No such commitment made
Introduce a more generous company tax incentive for the specific purpose of upskilling on certified professional development courses, including for board directors.
No such commitment made: skills focus was on new-starter qualifications (e.g. via Bootcamps and further and higher education funding) rather than a holistic approach to upskilling.
Introduce tax allowances for sole traders and the self-employed to incentivise investment in accredited professional and vocational training. Crucially this should include vocational/professional upskilling and reskilling as opposed to the refresher and CPD courses that are already tax deductible.
No such commitment made: skills focus was on new-starter qualifications (e.g. via Bootcamps and further and higher education funding) rather than a holistic approach to upskilling.
For those out of work, we recommend extending the Kickstart apprenticeship scheme beyond December 2021 and remove the age restrictions, and also reinvigorating the Enterprise Allowance by involving a wider range of organisations in the mentoring aspect of the scheme.
Partially achieved - the Kickstart scheme will be extended to March 2022 but the application deadline remains December 2021 and it remains youth-focused. No commitment on the Enterprise Allowance but the Start-up loans scheme will be continued, supporting up to 33,000 entrepreneurs by providing loans & mentoring, delivered via the British Business Bank over next 3 years.
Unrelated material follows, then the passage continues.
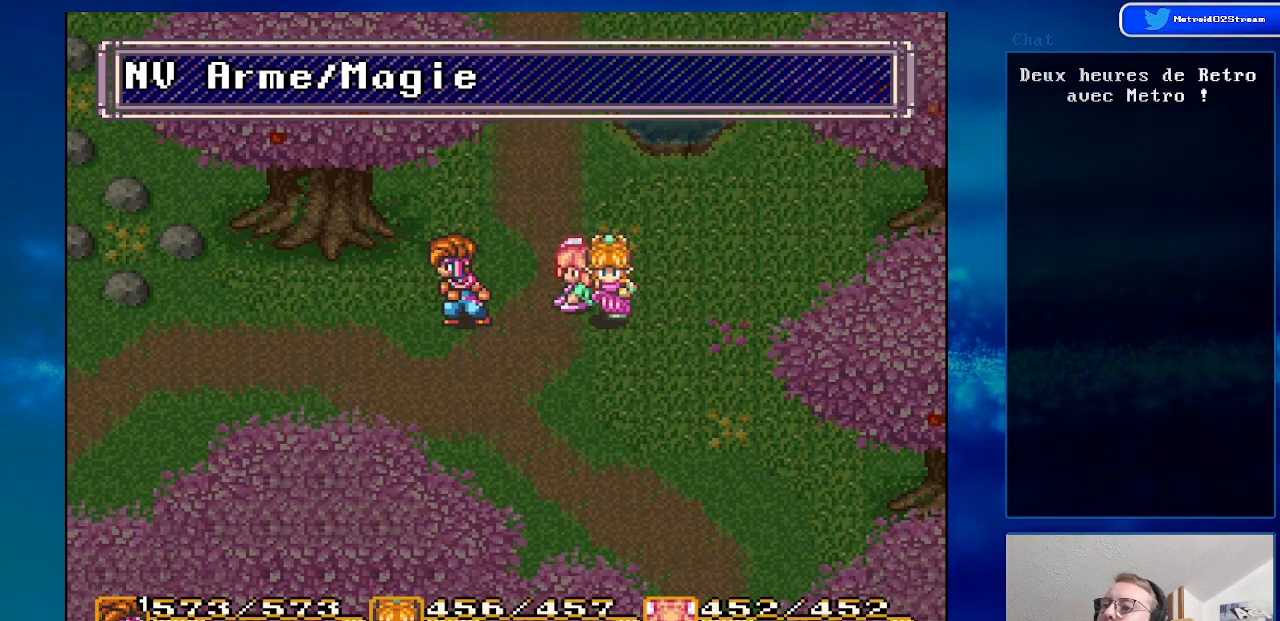
{"buttons": [], "events": []}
Business rates, digital sales tax and levelling up

What the IoD called for
Budget 2021
The tax system should be neutral as to whether an item is sold online or in a physical shop.
No such commitment made. No fundamental reform of the business rates system; digital sales tax will be phased out as part of the OECD agreement.
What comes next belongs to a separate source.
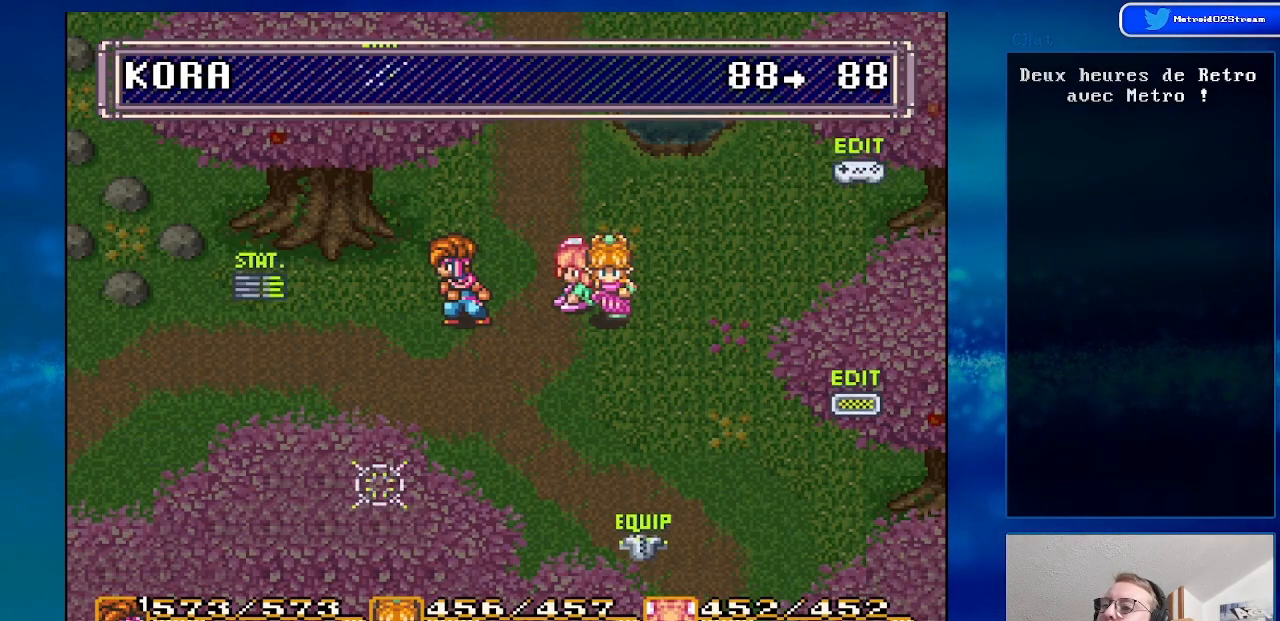
{"buttons": [], "events": [[133, "A", "down"], [267, "A", "up"]]}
The business rate system should reward investment in those geographic areas that have greatest need of regeneration. As part of this it should be sufficiently flexible that local authorities can use it to ‘place-make’: incentivising the types of retail and commercial environments that communities say they want to see.
No commitment to use the business rates system to support regeneration or place-making. However a freezing of the business rates multiplier saving businesses £4.6 billion over the next 5 years plus a new temporary relief for retail, hospitality and leisure businesses worth almost £1.7bn.
Any tax on commercial premises should be designed to incentivise investment in the quality of buildings, including reducing their carbon footprint, improve accessibility and introducing high standards of building quality and ventilation that business leaders and staff find necessary in a post-Covid world.
Achieved: from 2023, a new 12-month business rates improvement relief is being introduced. Also, eligible plant and machinery used in onsite renewable energy generation and storage, such as rooftop solar panels, wind turbines, and battery storage, will be exempt from business rates from 1 April 2023 until 31 March 2035. Onsite storage used with electric vehicle charging points will also be exempt. Plus a 100% relief for eligible low-carbon heat networks which have their own rates bill.
Valuations should be more frequent, and in line with the business cycle.
Achieved: revaluations will now be every 3 years instead of every 5 years.